Could you tell me the answer and why? Thank you in advance!
To inspect the discontinuity of the summation, let's calculate the sum. By the Abel's theorem,
$$ f(x) := \sum_{n=1}^{\infty} \frac{\sin nx}{n} = \lim_{s\to 0^{+}} \sum_{n=1}^{\infty} \frac{\sin nx}{n} e^{-ns}. $$
By utilizing Taylor expansion of the logarithm,
\begin{align*} \sum_{n=1}^{\infty} \frac{\sin nx}{n} e^{-ns} &= \Im \sum_{n=1}^{\infty} \frac{e^{n(ix-s)}}{n} = - \Im \log (1 - e^{ix-s}) \\ &= -\Im \log (1 - e^{-s}\cos x - ie^{-s}\sin x) \\ &= \arctan \left(\frac{e^{-s}\sin x}{1 - e^{-s}\cos x}\right). \end{align*}
Thus taking $s \to 0^{+},$
$$ f(x) = \arctan \left(\frac{\sin x}{1 - \cos x}\right) = \arctan \left(\cot \frac{x}{2}\right) = \arctan \left(\tan \frac{\pi-x}{2}\right). $$
Therefore
$$ f(x) = \begin{cases} \frac{\pi - x}{2} & x \in (0, 2\pi),\\ 0 & x = 0, \\ f(x+2\pi), & x \in \Bbb{R}. \end{cases} $$
This shows a clear-cut jump discontinuity at each $x \in 2\pi \Bbb{Z}$.
Another way to prove that $\sum_{n\geq 1}\frac{\sin(nx)}{n}$ is discontinuous at the origin (and so at every element of $2\pi\mathbb{Z}$).
If $f(x)$ is a bounded function and $\lim_{x\to 0^+}f(x)$ does exist, it equals $\lim_{m\to +\infty}\int_{0}^{+\infty} f(x)m e^{-mx}\,dx $ (approximation of the identity).
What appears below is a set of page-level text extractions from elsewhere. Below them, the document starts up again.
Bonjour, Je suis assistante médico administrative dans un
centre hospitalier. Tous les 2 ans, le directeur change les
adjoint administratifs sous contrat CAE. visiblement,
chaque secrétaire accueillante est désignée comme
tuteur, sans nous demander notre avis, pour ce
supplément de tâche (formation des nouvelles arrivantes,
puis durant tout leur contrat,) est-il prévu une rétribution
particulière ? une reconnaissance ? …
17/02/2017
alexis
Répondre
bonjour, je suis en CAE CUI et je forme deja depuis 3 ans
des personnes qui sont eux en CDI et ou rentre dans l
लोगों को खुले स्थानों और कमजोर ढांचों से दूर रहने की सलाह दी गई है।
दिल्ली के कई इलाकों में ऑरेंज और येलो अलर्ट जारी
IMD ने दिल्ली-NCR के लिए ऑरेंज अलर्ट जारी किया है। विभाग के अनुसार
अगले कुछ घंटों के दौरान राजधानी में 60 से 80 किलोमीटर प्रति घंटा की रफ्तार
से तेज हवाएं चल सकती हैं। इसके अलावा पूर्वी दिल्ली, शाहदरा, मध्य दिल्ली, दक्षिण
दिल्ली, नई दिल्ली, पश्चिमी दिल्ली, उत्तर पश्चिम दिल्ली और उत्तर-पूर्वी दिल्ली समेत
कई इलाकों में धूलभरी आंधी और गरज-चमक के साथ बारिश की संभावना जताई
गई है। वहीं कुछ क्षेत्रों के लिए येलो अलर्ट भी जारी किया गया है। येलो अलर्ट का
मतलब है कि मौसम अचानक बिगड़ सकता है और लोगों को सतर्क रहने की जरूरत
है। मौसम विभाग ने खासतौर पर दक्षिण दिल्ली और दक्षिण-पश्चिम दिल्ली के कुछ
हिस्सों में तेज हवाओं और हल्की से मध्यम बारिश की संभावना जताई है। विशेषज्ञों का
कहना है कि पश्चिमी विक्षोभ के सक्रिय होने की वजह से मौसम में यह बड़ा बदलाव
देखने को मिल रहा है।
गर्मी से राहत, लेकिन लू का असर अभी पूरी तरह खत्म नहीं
Due to
$$ \int_{0}^{+\infty}\sin(nx)m e^{-mx}\,dx = \frac{m n}{m^2+n^2} $$
we have
$$ \lim_{x\to 0^+}\sum_{n\geq 1}\frac{\sin(nx)}{n} = \lim_{m\to +\infty}\sum_{n\geq 1}\frac{m}{m^2+n^2} $$
and by Riemann sums the RHS of the last line equals $\int_{0}^{+\infty}\frac{dx}{x^2+1}=\frac{\pi}{2}\neq 0$.